From 1 December 2017 all applications made by private landlords concerning eviction and civil proceedings must be made to the First-tier Tribunal for Scotland Housing and Property Chamber (FTT). Jurisdiction in such matters transferred from the Sheriff Court to the FTT by section 16 of Housing (Scotland) Act 2014. The FTT sits in Glasgow headed by a Chamber President and is comprised of legal members and ordinary members who are well versed in the legal aspects of the housing and property sphere.
Since the jurisdictional shift, I have dealt with numerous applications on behalf of landlords. The process has been quite refreshing. Applications are relatively straight forward in design. Hearings take place in neutral venues across the country outside of the formal court setting litigators are accustomed to. The FTT’s services are free of charge making the process more cost effective for our clients. Formal lodging by email is also a welcome benefit.
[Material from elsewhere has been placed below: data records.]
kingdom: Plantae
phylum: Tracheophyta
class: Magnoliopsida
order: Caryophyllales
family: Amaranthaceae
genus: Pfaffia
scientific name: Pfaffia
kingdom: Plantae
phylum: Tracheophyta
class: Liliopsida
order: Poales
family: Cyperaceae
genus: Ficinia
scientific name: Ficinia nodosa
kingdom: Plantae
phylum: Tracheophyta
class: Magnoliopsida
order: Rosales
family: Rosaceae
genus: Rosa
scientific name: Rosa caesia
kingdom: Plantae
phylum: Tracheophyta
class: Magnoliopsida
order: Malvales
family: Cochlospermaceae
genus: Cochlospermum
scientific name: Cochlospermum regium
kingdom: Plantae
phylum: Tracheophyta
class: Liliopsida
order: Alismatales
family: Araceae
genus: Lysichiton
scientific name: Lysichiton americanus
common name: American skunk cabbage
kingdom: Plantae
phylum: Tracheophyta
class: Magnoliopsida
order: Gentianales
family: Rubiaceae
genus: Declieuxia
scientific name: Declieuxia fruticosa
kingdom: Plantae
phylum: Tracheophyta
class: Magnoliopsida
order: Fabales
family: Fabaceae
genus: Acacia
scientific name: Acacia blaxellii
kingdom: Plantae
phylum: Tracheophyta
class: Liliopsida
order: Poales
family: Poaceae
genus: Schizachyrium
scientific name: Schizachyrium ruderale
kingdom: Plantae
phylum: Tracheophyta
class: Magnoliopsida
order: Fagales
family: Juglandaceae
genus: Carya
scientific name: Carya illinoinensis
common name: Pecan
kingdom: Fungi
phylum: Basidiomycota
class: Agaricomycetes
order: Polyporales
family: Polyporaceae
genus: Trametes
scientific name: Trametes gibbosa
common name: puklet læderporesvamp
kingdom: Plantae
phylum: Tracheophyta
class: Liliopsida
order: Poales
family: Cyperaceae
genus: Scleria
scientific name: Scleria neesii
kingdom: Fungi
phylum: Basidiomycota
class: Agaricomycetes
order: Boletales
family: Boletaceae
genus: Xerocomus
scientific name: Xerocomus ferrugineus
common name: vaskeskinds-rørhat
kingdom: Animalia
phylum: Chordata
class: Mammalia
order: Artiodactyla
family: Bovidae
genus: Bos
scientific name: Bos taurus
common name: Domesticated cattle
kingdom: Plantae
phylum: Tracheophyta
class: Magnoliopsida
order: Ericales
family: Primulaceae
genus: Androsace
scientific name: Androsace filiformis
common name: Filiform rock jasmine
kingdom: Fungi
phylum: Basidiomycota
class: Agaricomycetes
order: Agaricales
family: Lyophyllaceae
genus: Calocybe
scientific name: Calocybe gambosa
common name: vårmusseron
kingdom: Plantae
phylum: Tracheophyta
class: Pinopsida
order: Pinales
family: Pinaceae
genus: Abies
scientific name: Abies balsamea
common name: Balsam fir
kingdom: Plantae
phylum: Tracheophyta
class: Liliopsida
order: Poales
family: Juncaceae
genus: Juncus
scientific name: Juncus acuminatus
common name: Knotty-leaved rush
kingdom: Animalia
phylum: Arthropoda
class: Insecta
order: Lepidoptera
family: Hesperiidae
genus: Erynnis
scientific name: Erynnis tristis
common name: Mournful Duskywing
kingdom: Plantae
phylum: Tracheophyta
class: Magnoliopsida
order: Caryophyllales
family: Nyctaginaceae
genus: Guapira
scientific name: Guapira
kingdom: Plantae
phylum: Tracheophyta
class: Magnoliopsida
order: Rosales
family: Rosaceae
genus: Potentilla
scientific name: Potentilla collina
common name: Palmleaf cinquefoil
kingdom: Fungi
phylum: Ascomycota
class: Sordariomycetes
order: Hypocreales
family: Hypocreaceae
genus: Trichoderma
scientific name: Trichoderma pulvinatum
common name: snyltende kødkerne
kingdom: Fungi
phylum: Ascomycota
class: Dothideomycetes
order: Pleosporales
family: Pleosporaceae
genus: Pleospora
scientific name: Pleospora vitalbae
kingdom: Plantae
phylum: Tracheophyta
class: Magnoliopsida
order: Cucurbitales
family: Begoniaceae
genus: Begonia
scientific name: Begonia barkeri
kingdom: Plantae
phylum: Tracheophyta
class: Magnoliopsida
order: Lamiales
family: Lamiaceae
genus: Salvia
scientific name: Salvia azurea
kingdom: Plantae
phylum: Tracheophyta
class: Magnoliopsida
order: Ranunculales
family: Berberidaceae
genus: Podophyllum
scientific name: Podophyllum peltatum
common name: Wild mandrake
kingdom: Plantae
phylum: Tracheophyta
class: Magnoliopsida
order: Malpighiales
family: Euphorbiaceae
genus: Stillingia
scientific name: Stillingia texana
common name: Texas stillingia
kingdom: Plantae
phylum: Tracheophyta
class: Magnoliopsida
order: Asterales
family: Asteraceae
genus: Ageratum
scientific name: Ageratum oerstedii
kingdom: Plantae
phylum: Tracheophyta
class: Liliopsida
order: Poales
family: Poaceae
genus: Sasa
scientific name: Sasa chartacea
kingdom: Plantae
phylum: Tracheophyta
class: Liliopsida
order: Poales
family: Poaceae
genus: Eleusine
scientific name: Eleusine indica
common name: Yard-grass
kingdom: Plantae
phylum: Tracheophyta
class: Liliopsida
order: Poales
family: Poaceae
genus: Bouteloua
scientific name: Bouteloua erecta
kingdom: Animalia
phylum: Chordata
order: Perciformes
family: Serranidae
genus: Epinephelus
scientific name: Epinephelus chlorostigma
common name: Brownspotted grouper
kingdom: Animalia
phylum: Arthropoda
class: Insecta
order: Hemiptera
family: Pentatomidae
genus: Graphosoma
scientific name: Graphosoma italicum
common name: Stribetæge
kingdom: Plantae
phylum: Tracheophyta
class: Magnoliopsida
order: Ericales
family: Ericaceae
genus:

However, the decisions emanating from the FTT have been inconsistent, particularly with regards awarding 8% judicial interest on claims for payment of rent arrears. It was common place to crave interest on orders for payment in the old Sheriff Court Summary Cause procedure in actions relating to heritable property. Where interest is included in a decree/extract, it was deemed to be at the rate of 8% as specified by Act of Sederunt (Interest in Sheriff Court Decrees and Extracts) 1993 and the Sheriff Courts (Scotland) Extracts Act 1892. In terms of section 16 of the Housing (Scotland) Act 2014 “The functions and jurisdiction of the sheriff in relation to actions arising from…. an assured tenancy (within the meaning of section 12 of the Housing (Scotland) Act 1988) are transferred to the First-Tier Tribunal”. Given that a sheriff had the ability to grant interest at the judicial rate, it seems clear to me that it is equally as competent for the FTT to grant interest at the judicial rate as well.